Work instruction:
Please convert all of the data below into a JSON list of strings, with one string per line and no blank lines. Leave the pictures out of the answer.

┄┄┄┄┄┄

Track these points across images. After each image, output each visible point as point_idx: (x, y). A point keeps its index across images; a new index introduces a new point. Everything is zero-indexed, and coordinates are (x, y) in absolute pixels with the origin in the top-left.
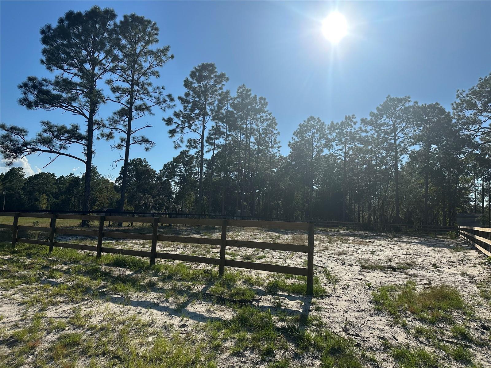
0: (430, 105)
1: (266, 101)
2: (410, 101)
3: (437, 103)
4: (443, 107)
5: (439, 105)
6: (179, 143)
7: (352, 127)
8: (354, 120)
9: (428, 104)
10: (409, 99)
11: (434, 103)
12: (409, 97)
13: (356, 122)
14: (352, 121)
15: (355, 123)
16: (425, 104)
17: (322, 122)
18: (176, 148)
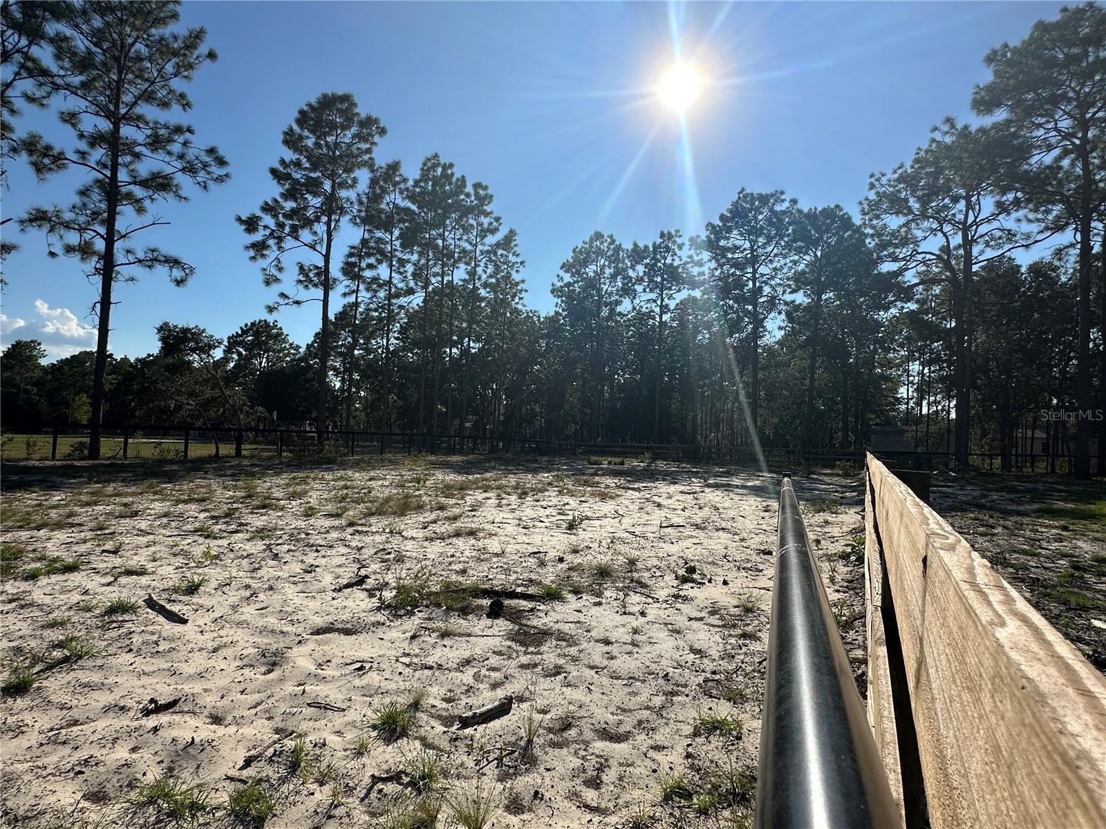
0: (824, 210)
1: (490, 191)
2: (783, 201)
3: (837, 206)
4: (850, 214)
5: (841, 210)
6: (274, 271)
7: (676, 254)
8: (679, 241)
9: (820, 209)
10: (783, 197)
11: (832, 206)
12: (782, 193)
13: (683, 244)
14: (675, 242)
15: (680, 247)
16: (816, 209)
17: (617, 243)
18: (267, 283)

┄┄┄┄┄┄

Solution:
[
  "Track these points across images. After each image, output each visible point as point_idx: (x, y). A point keeps its index across images; a new index introduces a new point. Everything is zero-indexed, and coordinates are (x, y) in absolute pixels with the origin in the top-left.",
  "0: (430, 105)",
  "1: (266, 101)",
  "2: (410, 101)",
  "3: (437, 103)",
  "4: (443, 107)",
  "5: (439, 105)",
  "6: (179, 143)",
  "7: (352, 127)",
  "8: (354, 120)",
  "9: (428, 104)",
  "10: (409, 99)",
  "11: (434, 103)",
  "12: (409, 97)",
  "13: (356, 122)",
  "14: (352, 121)",
  "15: (355, 123)",
  "16: (425, 104)",
  "17: (322, 122)",
  "18: (176, 148)",
  "0: (824, 210)",
  "1: (490, 191)",
  "2: (783, 201)",
  "3: (837, 206)",
  "4: (850, 214)",
  "5: (841, 210)",
  "6: (274, 271)",
  "7: (676, 254)",
  "8: (679, 241)",
  "9: (820, 209)",
  "10: (783, 197)",
  "11: (832, 206)",
  "12: (782, 193)",
  "13: (683, 244)",
  "14: (675, 242)",
  "15: (680, 247)",
  "16: (816, 209)",
  "17: (617, 243)",
  "18: (267, 283)"
]